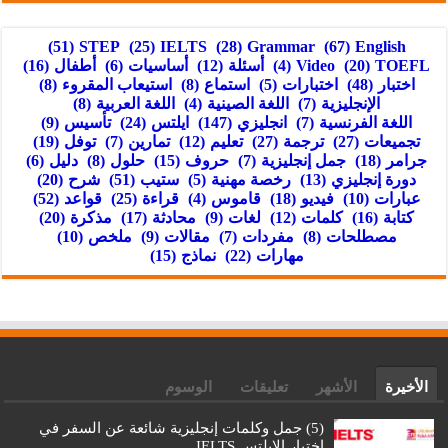
(51)
STEP
(25)
IELTS
(28)
Grammar
(67)
English
TOEFL
(20)
Video
(4)
أسئلة
(12)
أساسيات
(6)
أطفال
(16)
اختبار
(48)
اختبارات
(5)
استماع
(8)
استيعاب المقروء
(8)
الإنجليزية
(7)
اللغة الصينية
(4)
اللغة العربية
(8)
اللغة الفرنسية
(7)
انجليزي
(147)
ايلتس
(24)
تأسيس
(9)
تجميعات
(27)
ترجمة
(27)
تعليم
(12)
تمارين
(7)
توفل
(19)
جرامر
(18)
جمل إنجليزية
(7)
حروف
(15)
حلول
(8)
دليل
(6)
دورة إنجليزي
(13)
رخصة مهنية
(5)
ستيب
(51)
شرح
(20)
عبارات
(10)
فيديو
(18)
قاموس
(4)
قراءة
(25)
قواعد
(52)
كتابة
(16)
كلمات
(12)
لغات
(9)
محادثة
(17)
مذكرة
(20)
مصطلحات
(8)
مفردات
(7)
مقالات
(9)
ملخص
(10)
مهارات
(22)
نماذج
(15)
الأخيرة
الأشهر
تعليقات
الوسوم
(5) جمل وكلمات إنجليزية شائعة عن السفر في
اختبار الايلتس IELTS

────

- To-do item
Text only, pictures out: give every record again as written.

- Solution to this problem
(51)
STEP
(25)
IELTS
(28)
Grammar
(67)
English
TOEFL
(20)
Video
(4)
أسئلة
(12)
أساسيات
(6)
أطفال
(16)
اختبار
(48)
اختبارات
(5)
استماع
(8)
استيعاب المقروء
(8)
الإنجليزية
(7)
اللغة الصينية
(4)
اللغة العربية
(8)
اللغة الفرنسية
(7)
انجليزي
(147)
ايلتس
(24)
تأسيس
(9)
تجميعات
(27)
ترجمة
(27)
تعليم
(12)
تمارين
(7)
توفل
(19)
جرامر
(18)
جمل إنجليزية
(7)
حروف
(15)
حلول
(8)
دليل
(6)
دورة إنجليزي
(13)
رخصة مهنية
(5)
ستيب
(51)
شرح
(20)
عبارات
(10)
فيديو
(18)
قاموس
(4)
قراءة
(25)
قواعد
(52)
كتابة
(16)
كلمات
(12)
لغات
(9)
محادثة
(17)
مذكرة
(20)
مصطلحات
(8)
مفردات
(7)
مقالات
(9)
ملخص
(10)
مهارات
(22)
نماذج
(15)
الأخيرة
الأشهر
تعليقات
الوسوم
(5) جمل وكلمات إنجليزية شائعة عن السفر في
اختبار الايلتس IELTS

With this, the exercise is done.